I have a 1000A LogiSystems controller that blew up the first time I used it. I sent it back and they repaired/replaced it, but then I made the altogether amazing mistake of fitting it with the Battery + &- reversed! Big bang. Didn't have the cheek to send it back, so I repaired it myself. I now know quite a bit about LS controllers!
It now uses 24 IGBTs in the power stage and I think the original design used MOSFETs, so maybe that's how they made it more robust. 
The controller is made up from an amazing number of comparators and op-amps, but it does work quite well. It uses a primary regulator to drop the battery volts to 27, then a secondary one to bring it down to 15. This powers a number of sections, including the TC4420 mosfet gate driver, so there is a 15V gate drive signal. Another LM317 regulator produces 10V for most of the PWM generator and throttle sensor stages, with a TL431 providing the reference for the latter.

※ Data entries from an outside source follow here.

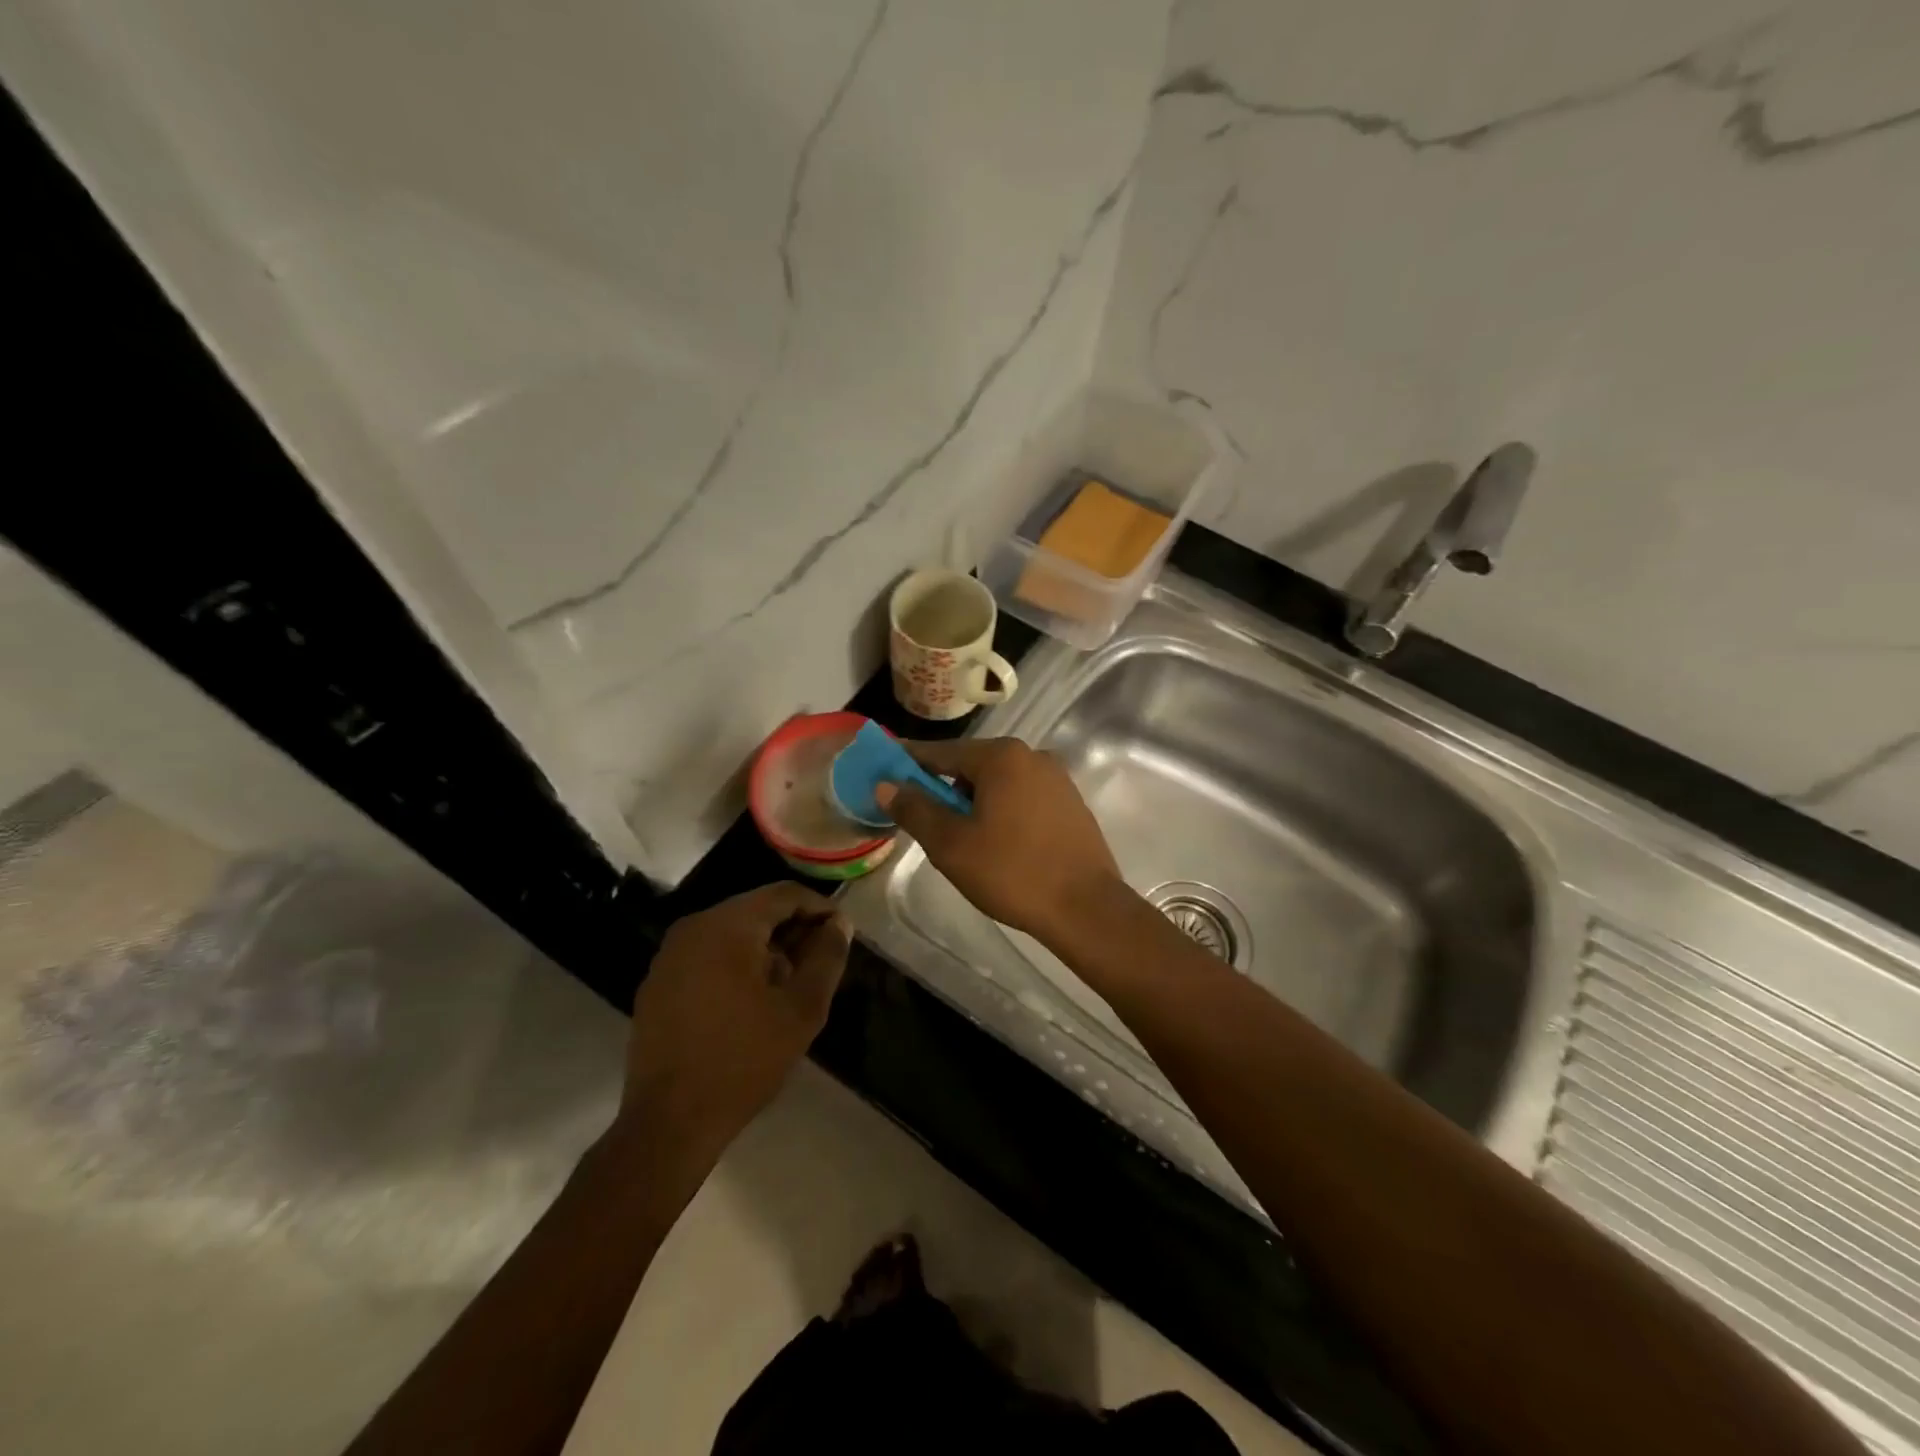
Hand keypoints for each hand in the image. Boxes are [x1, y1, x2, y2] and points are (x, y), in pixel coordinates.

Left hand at [619, 883, 849, 1167]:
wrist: (669, 1123)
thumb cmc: (743, 1060)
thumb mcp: (801, 1009)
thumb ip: (827, 957)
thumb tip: (839, 924)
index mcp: (727, 926)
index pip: (783, 894)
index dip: (819, 907)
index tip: (842, 933)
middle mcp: (693, 928)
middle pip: (755, 910)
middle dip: (793, 930)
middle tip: (821, 961)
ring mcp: (669, 956)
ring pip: (731, 933)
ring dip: (766, 948)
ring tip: (790, 985)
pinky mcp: (658, 984)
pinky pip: (708, 956)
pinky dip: (736, 964)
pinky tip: (752, 1002)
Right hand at [876, 737, 1122, 944]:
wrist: (1086, 908)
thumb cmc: (1012, 873)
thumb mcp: (951, 844)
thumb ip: (915, 809)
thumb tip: (886, 785)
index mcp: (1002, 757)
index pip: (941, 752)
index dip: (909, 762)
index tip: (885, 770)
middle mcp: (1032, 756)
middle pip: (972, 765)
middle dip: (945, 788)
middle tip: (926, 820)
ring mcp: (1057, 779)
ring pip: (1000, 783)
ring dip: (975, 802)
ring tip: (963, 839)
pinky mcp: (1071, 803)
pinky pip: (1024, 797)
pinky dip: (1002, 811)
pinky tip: (999, 844)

The KSI input controls a transistor switch that turns off the power to the PWM generator, so if you hook that up through the throttle box microswitch, it ensures there will be no power when the throttle is off.
One part of the circuit has me puzzled and that is the current sensing. It is done by the crude method of gating a diode connected to the IGBT collectors ie it sees the "on" voltage of the IGBTs which should work well in practice, but here are a lot of switching spikes and these cause the current limit to operate too early. In my one, the output load resistor of the open-collector comparator stage that senses this had never been fitted! That meant the current sensing should never have worked. Maybe that's why so many of the things blew up.
I've fiddled a bit with that and I think I have improved it enormously, at least on the bench. I haven't tried it in my car yet though.
I'd be interested to compare notes with anyone else who has pulled one of these to bits.


----------